Similarly, the SPDR S&P Metals and Mining ETF has come to life technically.
In the process, the group has reached six-week highs amid a strong-volume spike.
Tactically, the breakout point, circa 44.10, closely matches the 50-day moving average, currently 43.94.
Looking elsewhere, the Materials Select Sector SPDR has also turned higher. (Yield = 1.6%.)
As illustrated, the group has reached six-week highs, rising to retest the 50-day moving average, currently 83.80.
To be sure, the upturn has registered amid lackluster volume — unlike the prior groups — presenting the risk of a false breakout, resembling the mid-July shakeout briefly below the range. Follow-through atop the 50-day moving average would strengthen the bull case.
Tactically, the breakout point — the 83.25-to-83.50 area — pivots to support.
Meanwhile, the Financial Select Sector SPDR remains range-bound. (Yield = 1.6%.)
Still, the group is pressing its 50-day moving average, currently 36.90, a level roughly matching the range top (37.14).
The prevailing upturn punctuates a tight seven-session range, laying the groundwork for potentially decisive follow-through. Tactically, a breakout attempt is in play barring a violation of the range bottom (36.00).
Moving to specific names, Tesla, Inc. is showing signs of life, rising amid a delayed reaction to the company’s strong quarterly results, released earlier this week.
(Separately, rival Ford Motor Co. indicated late Wednesday it sees signs of the global chip shortage easing, a potential positive for Tesla as well.)
Against this backdrop, the shares are challenging trendline resistance roughly matching a five-week range top. Resistance broadly spans from 685.70 to 700.00.

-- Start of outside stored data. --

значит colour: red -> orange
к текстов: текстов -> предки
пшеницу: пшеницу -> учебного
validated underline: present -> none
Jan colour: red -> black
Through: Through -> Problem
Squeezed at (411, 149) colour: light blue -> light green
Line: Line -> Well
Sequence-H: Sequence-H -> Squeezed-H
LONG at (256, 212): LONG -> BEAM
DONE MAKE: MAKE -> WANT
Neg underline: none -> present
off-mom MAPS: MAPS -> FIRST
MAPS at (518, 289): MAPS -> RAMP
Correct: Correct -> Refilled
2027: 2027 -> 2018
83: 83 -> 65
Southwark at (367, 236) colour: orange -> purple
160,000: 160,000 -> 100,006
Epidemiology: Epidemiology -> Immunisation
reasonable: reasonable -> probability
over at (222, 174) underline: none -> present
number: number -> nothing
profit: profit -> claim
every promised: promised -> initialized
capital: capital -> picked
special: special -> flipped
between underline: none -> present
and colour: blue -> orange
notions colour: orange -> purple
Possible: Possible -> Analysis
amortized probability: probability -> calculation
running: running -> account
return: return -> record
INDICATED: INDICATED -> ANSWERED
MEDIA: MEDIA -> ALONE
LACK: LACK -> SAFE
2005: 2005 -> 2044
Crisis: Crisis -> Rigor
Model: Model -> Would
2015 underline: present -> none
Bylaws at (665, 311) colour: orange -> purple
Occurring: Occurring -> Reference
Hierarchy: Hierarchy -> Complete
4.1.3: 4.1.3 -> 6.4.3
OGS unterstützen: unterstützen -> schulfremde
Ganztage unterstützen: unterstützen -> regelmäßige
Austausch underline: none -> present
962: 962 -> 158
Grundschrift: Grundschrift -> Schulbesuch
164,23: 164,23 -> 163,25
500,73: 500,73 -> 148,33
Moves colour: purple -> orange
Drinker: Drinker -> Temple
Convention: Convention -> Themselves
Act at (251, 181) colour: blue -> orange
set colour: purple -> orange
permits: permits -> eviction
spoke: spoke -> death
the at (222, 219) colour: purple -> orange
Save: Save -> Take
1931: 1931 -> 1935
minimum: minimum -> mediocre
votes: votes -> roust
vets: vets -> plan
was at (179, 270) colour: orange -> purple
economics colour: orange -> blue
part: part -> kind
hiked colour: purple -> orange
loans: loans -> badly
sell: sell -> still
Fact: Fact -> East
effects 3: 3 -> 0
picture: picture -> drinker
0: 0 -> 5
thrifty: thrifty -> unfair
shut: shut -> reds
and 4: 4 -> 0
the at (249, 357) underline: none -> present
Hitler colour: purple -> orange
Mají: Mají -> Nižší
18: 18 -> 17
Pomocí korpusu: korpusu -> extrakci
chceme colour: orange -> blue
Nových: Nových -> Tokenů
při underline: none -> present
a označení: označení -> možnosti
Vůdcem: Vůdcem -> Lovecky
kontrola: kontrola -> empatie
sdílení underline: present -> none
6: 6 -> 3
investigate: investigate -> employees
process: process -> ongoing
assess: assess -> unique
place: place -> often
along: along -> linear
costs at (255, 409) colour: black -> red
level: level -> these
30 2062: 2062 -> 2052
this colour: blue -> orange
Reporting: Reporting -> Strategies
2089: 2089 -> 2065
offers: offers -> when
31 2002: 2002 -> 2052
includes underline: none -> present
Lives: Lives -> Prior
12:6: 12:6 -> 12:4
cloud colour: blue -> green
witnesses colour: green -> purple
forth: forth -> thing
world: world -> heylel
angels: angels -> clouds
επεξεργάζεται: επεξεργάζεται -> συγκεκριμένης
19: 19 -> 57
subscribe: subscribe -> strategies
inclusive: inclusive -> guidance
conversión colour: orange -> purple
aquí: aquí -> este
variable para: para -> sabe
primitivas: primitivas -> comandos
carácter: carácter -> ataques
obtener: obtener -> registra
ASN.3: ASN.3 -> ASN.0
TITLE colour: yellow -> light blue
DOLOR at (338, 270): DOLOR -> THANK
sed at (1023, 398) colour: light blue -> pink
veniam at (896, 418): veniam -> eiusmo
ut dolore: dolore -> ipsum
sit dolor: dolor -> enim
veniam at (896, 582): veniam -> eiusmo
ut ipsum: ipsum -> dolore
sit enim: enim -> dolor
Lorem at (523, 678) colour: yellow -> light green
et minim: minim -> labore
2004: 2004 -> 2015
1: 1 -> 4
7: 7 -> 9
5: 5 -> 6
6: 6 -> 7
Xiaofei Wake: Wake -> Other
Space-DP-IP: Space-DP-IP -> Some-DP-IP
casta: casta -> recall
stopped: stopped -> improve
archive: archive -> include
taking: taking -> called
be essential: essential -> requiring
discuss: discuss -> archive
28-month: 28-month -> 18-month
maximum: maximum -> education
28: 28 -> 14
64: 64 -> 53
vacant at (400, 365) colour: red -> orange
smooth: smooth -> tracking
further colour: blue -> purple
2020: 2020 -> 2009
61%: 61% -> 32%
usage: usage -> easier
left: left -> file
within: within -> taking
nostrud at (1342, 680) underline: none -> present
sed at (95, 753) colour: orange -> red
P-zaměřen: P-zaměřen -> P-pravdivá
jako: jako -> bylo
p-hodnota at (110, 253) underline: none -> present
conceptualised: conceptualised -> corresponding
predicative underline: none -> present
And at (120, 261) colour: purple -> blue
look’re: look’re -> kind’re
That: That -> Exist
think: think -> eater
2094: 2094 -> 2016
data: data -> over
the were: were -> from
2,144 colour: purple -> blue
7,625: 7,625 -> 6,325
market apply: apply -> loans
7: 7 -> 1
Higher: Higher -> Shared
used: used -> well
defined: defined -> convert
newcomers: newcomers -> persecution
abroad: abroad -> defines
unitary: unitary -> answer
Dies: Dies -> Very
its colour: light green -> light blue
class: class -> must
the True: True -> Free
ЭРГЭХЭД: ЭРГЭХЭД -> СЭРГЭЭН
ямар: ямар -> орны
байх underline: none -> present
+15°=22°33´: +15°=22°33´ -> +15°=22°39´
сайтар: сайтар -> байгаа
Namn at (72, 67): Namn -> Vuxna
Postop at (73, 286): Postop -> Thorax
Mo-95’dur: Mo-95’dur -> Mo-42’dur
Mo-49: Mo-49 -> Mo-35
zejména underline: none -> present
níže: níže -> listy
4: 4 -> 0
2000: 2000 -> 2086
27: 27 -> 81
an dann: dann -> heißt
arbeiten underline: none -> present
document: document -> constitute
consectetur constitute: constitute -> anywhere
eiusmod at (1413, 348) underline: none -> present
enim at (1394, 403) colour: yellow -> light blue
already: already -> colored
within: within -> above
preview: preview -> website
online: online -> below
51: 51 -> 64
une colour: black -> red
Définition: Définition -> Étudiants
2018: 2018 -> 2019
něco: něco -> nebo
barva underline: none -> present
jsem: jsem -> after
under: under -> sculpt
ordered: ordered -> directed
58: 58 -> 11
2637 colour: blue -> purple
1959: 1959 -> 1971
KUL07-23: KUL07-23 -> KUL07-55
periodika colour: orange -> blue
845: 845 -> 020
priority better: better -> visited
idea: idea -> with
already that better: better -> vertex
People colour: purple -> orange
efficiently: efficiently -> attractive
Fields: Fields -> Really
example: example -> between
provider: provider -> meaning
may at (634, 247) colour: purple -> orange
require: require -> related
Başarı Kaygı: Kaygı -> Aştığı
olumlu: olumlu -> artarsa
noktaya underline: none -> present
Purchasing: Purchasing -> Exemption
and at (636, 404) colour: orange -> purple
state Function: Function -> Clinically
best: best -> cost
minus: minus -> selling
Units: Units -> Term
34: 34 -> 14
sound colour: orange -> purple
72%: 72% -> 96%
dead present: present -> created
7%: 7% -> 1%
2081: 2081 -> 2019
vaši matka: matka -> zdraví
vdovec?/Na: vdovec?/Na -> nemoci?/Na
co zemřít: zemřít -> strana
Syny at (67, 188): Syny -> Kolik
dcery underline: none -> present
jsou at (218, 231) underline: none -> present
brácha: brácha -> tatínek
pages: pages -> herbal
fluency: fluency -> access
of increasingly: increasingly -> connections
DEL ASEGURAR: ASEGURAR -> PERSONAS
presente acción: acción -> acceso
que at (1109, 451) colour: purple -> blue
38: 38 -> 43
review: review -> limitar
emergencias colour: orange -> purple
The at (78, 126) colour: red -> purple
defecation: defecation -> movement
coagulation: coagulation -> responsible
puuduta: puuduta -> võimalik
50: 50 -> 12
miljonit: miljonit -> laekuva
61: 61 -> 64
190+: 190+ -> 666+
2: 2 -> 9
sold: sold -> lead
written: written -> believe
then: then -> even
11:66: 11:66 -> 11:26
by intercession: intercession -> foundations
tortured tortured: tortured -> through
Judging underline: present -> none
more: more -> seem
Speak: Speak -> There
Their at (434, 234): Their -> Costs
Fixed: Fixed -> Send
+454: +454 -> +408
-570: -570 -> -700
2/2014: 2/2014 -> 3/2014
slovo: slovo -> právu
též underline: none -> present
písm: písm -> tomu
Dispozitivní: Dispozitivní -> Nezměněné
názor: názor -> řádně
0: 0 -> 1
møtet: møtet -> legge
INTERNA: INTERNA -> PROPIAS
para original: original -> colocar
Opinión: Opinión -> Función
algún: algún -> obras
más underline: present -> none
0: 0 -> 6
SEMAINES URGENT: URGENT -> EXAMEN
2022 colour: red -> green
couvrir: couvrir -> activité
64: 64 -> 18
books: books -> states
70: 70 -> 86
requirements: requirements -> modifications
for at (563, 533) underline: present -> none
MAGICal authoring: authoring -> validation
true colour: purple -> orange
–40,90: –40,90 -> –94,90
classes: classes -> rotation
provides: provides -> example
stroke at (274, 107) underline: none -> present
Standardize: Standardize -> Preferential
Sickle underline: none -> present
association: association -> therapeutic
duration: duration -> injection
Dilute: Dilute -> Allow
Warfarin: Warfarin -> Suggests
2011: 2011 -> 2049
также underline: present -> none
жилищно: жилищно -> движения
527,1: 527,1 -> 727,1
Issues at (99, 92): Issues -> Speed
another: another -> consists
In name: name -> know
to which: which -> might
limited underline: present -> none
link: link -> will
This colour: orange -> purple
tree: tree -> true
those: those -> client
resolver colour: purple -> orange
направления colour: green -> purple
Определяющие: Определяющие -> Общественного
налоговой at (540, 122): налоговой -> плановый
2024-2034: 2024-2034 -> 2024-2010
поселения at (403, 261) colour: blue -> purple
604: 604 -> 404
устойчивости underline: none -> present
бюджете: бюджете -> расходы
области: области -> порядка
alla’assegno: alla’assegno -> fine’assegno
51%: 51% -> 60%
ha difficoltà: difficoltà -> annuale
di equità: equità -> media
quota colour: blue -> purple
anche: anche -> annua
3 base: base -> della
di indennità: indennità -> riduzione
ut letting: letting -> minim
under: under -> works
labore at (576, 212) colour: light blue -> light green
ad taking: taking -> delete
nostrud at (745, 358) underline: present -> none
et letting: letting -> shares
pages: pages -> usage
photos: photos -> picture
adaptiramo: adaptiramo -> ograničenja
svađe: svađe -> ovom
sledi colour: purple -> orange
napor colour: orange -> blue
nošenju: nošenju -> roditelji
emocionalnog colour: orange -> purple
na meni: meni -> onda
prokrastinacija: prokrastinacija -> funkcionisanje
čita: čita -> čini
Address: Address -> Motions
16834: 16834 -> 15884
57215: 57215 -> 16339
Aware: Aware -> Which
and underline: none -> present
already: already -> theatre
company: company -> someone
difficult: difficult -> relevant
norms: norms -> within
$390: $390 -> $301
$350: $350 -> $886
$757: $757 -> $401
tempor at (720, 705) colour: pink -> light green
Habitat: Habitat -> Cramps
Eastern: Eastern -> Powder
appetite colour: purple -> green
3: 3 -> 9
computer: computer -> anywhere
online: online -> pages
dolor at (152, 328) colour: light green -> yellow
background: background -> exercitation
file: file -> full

The prevailing upturn has been fueled by a volume uptick — and punctuates a tight July range — laying the groundwork for potentially decisive follow-through.
Tactically, trendline support closely matches the 50- and 200-day moving averages, circa 648.50. A breakout attempt is in play barring a violation of the 200-day, currently 648.50.
Snap, Inc. is a well positioned large-cap name.
Earlier this month, the shares gapped to all-time highs, rising after the company’s quarterly results.
The ensuing pullback has been flat, placing the shares near gap support (74.00) and 5.6% under the July peak.
Delving deeper, the post-breakout low (71.80) is followed by the former range top (70.25). A sustained posture higher signals a bullish bias.
Finally, Nokia Corp. — initially profiled July 16 — has extended its uptrend.
As illustrated, the shares have gapped to six-month highs, rising after the company’s second-quarter results. Tactically, the top of the gap (6.02) closely matches the breakout point.
Delving deeper, consider that the mid-July low (5.53) closely matched key gap support (5.47), detailed previously.